Appellant in his petition pleaded that the policies in question were "old line" policies, and in his brief said that in effect it is insurance on the stipulated premium plan and is governed by Article 4, Chapter 37, of the Revised Statutes of Missouri, 1939. To support its contention, appellant cites the case of Mattero v. The Central Life Ins. Co., 202 Mo. App. 293, 215 S.W. 750. If appellant is correct in this contention, which we do not decide, then we think the issue before us is governed by Section 5883, Article 4, supra. That Section says: "The money or other benefit . . . to be paid, . . . by any corporation authorized to do business under this article, shall not be liable to attachment or other process, and shall not be seized, taken, appropriated or applied by any legal or equitable process, nor by operation of law, to pay any debt or liability of a policy . . . holder, or any beneficiary named in a policy. . . ." (Italics ours.)

[712] Applying this Section to the facts stated in appellant's petition, it says that any money to be paid by the corporate respondents cannot be seized, either legally or equitably to pay H.H. Halvorson's debts while these policies are in effect; that is, before H.H. Halvorson's death.

Section 5850, supra, cannot be an exception to Section 5883, supra. In the first place, Section 5850 applied to all kinds of life insurance policies and that Section was originally enacted in the year 1865; while Section 5883 was first enacted in 1899 and applies only to insurance policies on the stipulated premium plan, where a reserve is established, so it can have a cash or surrender value. Section 5850 may apply to a policy that does not have any reserve. This shows that Section 5850 contemplates that the death of the policyholder must occur before the creditors can come within its provision.

In the second place, the purpose of Section 5850 was to allow a husband who might be insolvent to secure to the wife the benefit of insurance on his life free from the claim of creditors when the annual *Page 1034 premium on the policy does not exceed $500, a right he did not have when this Section was originally enacted.
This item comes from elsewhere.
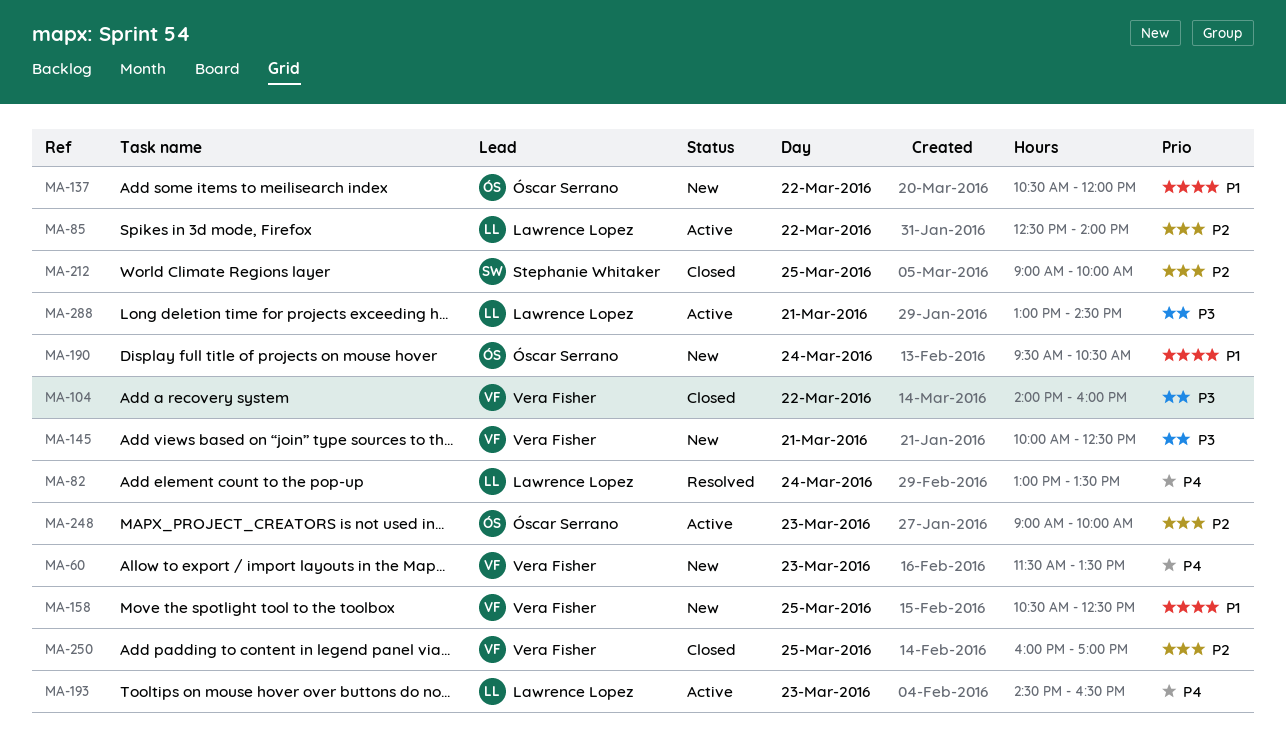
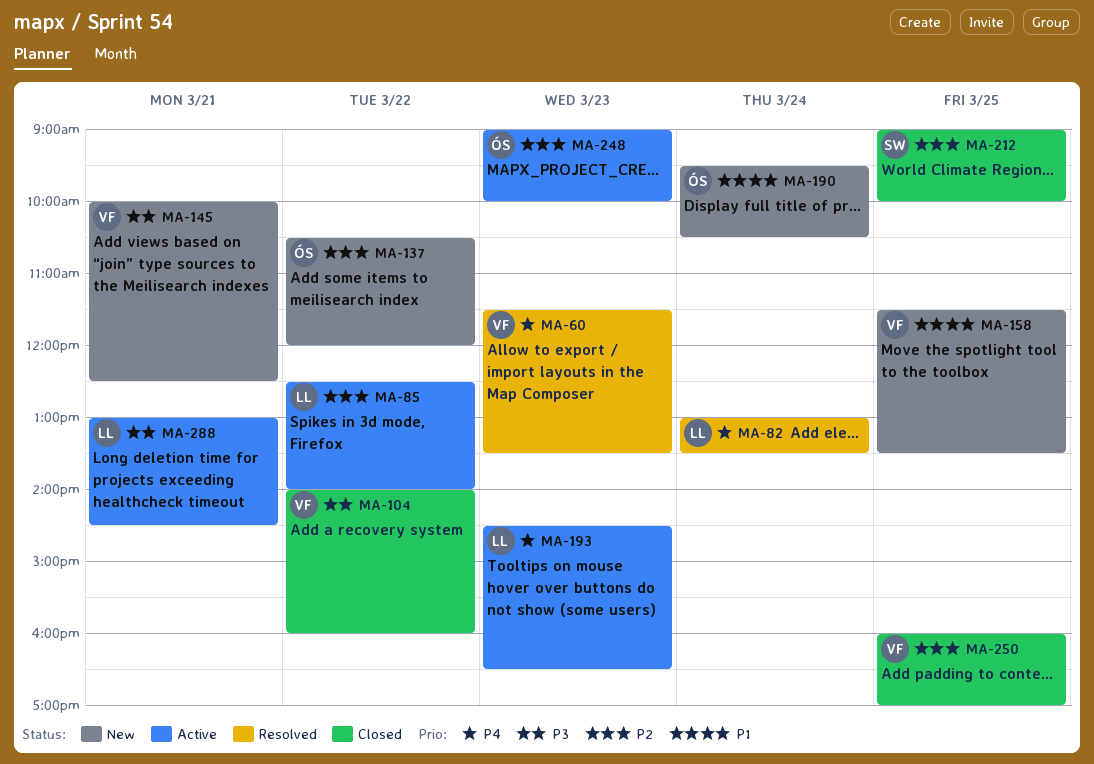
MA-60, status: New -> Resolved
MA-137, priority: P1 -> P2
MA-158, begins: 10:30 -> 11:30
MA-158, ends: 12:30 -> 13:30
Can it be said that H.H. Halvorson could have a policy of insurance in which his sister is the beneficiary and she would be protected under Section 5883, yet his wife would not have that protection because of Section 5850? We think not.
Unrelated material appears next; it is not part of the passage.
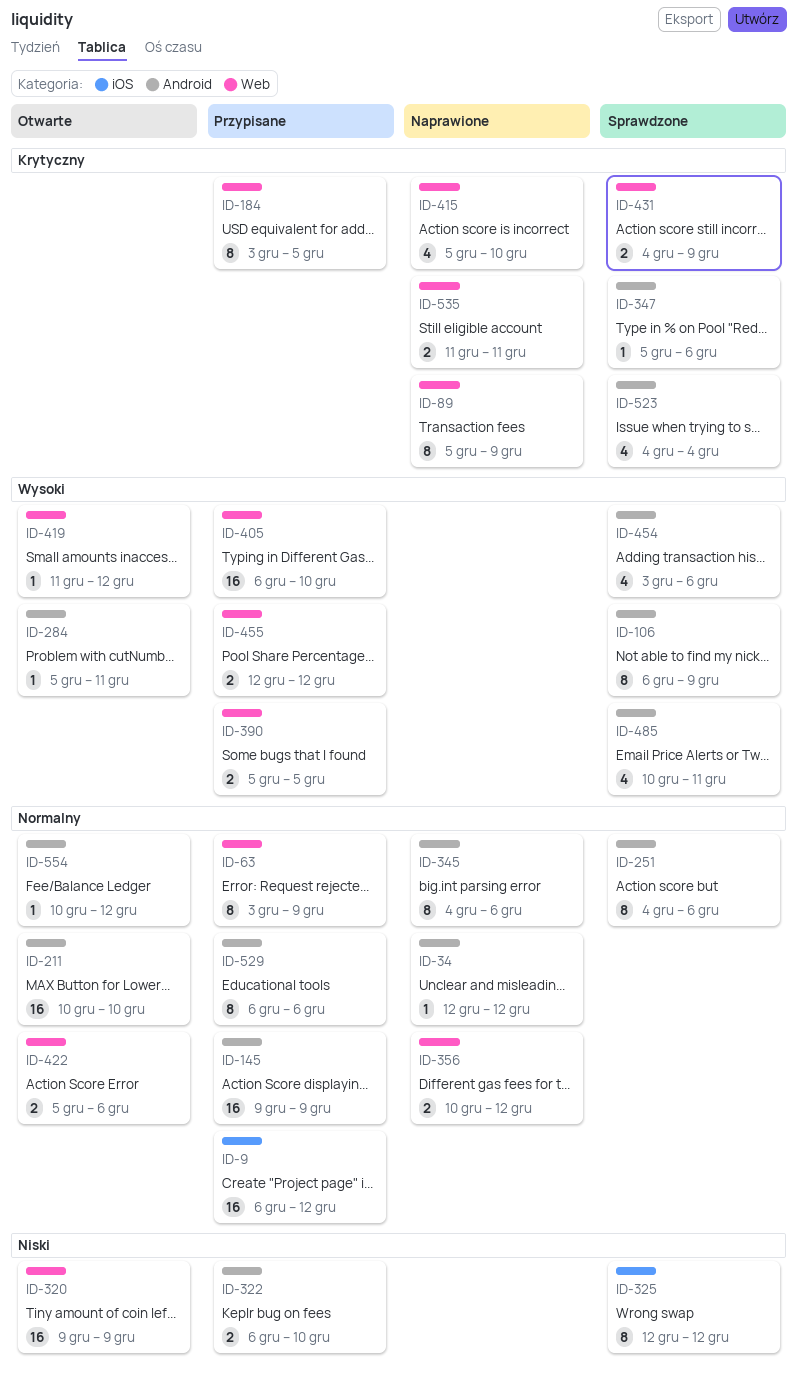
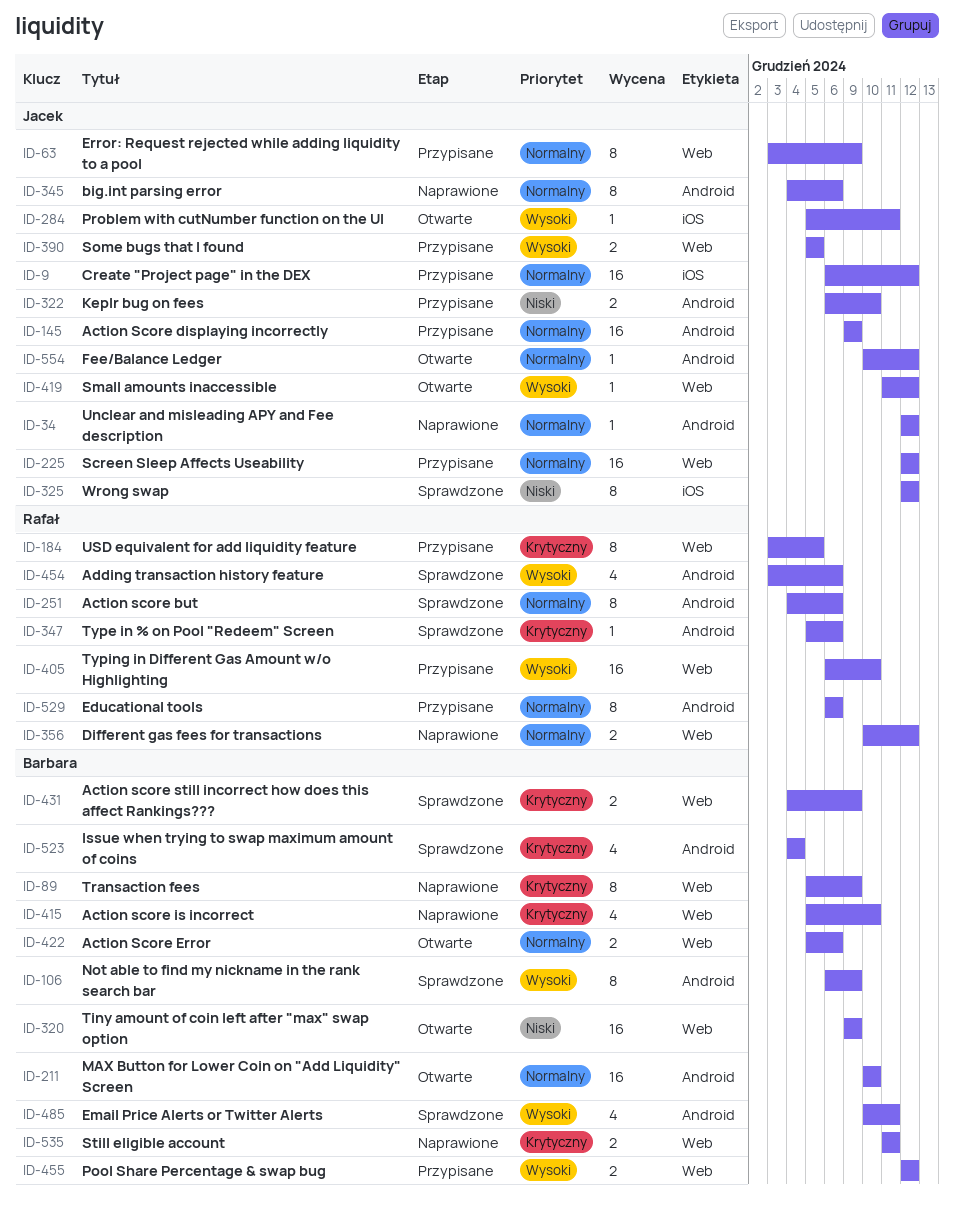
ID-225: none -> present
ID-284, label: Android -> iOS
Appellant has cited us cases in which a policyholder was adjudicated as bankrupt to sustain its contention. They cannot be in point, because the Bankruptcy Act [Section 70, of the Bankruptcy Act, 11 U.S.C.A., 110, Subsection A (3)] provides that the trustee shall be vested by operation of law with the title of the bankrupt to all powers which he might have exercised for his own benefit. A judgment creditor under the laws of this State does not have the rights and power of a trustee in bankruptcy.

It follows that the judgment of the trial court should be affirmed. It is so ordered. All concur.